Teknologi Berstandar Internasional
Dalam LNG 2026, TRK Valves menampilkan spesialisasi engineered vall valves, termasuk Single Block & Bleed (SBB) dan Double Block & Bleed (DBB).
Ragam produk TRK mencakup tipe floating hingga trunnion mounted, baik manual maupun otomatis (SDV, ESDV, BDV, dan MOV), termasuk aplikasi cryogenic yang menjadi kebutuhan utama industri LNG.
Keunggulan TRK tidak hanya terletak pada desain, tetapi juga penguasaan material mulai dari carbon steel hingga material exotic seperti nickel alloy, yaitu material dengan tingkat kompleksitas tinggi yang hanya dikuasai oleh sedikit manufaktur.

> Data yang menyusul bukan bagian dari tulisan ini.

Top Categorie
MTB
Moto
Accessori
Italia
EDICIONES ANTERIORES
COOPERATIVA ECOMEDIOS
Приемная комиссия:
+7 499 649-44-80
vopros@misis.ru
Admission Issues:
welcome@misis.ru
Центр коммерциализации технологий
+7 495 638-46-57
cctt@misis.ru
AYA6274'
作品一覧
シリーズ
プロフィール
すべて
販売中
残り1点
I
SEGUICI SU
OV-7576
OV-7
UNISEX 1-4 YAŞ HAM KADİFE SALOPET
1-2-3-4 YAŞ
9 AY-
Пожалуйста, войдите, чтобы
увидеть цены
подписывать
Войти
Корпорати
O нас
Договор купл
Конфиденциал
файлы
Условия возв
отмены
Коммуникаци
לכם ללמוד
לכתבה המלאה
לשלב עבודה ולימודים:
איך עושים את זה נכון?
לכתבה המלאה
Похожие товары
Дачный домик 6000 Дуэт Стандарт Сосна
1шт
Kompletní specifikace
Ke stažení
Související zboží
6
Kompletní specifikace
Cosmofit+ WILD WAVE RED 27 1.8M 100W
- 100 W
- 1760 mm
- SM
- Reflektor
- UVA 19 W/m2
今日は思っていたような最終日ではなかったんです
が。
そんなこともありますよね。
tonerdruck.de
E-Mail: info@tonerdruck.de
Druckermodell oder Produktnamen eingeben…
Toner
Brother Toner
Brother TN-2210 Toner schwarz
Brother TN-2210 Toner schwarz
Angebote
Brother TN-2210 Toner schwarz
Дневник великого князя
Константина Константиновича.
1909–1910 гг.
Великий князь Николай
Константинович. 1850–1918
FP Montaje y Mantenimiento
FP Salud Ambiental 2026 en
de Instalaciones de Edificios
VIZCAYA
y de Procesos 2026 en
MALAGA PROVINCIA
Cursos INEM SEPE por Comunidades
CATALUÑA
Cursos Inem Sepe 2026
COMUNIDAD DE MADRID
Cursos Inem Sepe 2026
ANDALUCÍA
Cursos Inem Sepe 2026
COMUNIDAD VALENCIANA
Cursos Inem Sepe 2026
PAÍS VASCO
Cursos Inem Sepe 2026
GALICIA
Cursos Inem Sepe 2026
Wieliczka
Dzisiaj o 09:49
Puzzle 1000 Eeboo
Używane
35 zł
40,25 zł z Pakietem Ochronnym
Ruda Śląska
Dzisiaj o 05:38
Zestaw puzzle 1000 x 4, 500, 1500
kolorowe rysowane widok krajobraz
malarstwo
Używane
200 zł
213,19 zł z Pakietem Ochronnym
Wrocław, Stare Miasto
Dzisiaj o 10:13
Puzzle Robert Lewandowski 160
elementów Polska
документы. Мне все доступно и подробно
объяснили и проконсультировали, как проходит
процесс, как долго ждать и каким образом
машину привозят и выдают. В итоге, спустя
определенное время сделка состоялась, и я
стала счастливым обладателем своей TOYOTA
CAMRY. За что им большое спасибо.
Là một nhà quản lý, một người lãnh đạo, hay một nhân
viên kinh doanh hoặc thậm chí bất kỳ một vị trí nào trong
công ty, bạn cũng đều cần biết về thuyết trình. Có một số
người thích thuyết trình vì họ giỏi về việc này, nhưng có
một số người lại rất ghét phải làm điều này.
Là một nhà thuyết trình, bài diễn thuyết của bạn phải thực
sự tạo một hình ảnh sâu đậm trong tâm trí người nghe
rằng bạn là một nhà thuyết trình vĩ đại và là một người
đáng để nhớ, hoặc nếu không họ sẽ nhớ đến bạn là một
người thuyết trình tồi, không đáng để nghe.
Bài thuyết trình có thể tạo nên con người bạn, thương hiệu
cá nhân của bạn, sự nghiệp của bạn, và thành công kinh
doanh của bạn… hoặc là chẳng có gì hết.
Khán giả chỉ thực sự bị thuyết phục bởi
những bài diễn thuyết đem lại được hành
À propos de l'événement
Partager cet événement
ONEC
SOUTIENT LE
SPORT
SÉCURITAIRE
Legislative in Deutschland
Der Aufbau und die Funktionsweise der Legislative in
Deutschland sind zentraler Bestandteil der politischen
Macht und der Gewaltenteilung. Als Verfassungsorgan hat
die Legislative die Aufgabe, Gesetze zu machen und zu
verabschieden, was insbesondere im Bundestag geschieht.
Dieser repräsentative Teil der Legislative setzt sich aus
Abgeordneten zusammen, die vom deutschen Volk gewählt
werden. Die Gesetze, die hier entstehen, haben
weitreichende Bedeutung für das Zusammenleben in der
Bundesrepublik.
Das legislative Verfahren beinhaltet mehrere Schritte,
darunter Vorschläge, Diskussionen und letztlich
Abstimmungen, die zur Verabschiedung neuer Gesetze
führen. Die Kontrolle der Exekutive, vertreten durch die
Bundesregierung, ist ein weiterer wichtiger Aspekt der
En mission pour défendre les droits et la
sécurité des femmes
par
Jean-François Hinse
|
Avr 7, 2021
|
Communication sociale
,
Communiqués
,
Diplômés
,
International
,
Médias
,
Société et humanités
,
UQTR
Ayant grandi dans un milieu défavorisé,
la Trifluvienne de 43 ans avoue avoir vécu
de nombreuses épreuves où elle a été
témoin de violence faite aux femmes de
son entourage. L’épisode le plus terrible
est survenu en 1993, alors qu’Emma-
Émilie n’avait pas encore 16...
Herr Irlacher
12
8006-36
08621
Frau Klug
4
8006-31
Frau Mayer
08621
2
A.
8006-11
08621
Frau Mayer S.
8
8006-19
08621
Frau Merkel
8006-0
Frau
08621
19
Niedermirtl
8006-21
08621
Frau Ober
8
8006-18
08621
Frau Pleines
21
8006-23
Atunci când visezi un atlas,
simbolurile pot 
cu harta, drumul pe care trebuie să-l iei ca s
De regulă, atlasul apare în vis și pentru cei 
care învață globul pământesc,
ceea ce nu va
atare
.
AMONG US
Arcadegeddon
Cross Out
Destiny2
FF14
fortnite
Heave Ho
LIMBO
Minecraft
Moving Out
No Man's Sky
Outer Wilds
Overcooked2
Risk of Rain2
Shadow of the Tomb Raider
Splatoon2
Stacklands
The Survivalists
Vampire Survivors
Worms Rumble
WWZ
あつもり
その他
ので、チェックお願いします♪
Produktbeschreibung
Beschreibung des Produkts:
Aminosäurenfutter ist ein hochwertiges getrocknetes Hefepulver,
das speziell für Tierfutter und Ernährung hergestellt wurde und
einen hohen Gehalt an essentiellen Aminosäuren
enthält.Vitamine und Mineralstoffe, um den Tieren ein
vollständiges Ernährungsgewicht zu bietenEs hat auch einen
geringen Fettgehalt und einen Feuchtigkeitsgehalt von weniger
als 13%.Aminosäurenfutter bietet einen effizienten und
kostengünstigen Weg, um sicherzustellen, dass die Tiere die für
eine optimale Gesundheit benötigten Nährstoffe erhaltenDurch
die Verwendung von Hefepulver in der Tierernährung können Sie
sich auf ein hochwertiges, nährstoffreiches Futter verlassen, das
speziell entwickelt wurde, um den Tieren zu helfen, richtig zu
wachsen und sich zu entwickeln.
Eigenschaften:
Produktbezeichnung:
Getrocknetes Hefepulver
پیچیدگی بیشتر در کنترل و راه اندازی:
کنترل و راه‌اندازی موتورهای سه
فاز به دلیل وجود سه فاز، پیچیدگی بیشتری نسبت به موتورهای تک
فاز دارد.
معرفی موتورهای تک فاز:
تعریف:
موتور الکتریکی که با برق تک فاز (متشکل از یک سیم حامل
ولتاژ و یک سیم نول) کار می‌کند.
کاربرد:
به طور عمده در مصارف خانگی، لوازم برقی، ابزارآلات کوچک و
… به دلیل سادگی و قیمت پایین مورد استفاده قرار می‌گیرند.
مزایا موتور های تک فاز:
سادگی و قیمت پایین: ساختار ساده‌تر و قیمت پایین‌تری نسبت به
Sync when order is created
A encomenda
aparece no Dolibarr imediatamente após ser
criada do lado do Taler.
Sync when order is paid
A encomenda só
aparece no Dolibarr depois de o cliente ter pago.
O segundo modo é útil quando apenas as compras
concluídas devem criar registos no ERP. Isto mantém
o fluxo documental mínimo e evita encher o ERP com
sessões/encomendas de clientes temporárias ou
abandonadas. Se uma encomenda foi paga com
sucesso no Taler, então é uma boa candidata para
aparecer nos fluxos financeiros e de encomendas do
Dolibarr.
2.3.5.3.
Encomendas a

Seluruh produk TRK telah melalui proses rekayasa desain lanjutan menggunakan Finite Element Analysis (FEA) untuk memastikan ketahanan terhadap tekanan dan temperatur ekstrem sesuai standar internasional.
Ambisi Ekspansi Global
Partisipasi TRK Valves di LNG 2026 turut disaksikan oleh perwakilan Kementerian Energi dan Sumber Daya Mineral (Ditjen Migas) serta dihadiri oleh Duta Besar Republik Indonesia untuk Qatar, menegaskan peran TRK sebagai representasi kapabilitas manufaktur nasional di panggung global.
Tak hanya memperluas jejaring, keikutsertaan ini juga menghasilkan kesepakatan strategis dengan mitra dari Qatar dan Oman memperkuat langkah ekspansi TRK Valves di kawasan Timur Tengah, melengkapi kehadirannya yang telah lebih dulu terbangun di UAE.
Partisipasi di LNG 2026 menjadi momentum penting bagi TRK Valves untuk menegaskan bahwa produk made in Indonesia siap menjadi solusi andalan dalam rantai pasok energi global yang menuntut presisi, keandalan, dan standar keselamatan tertinggi.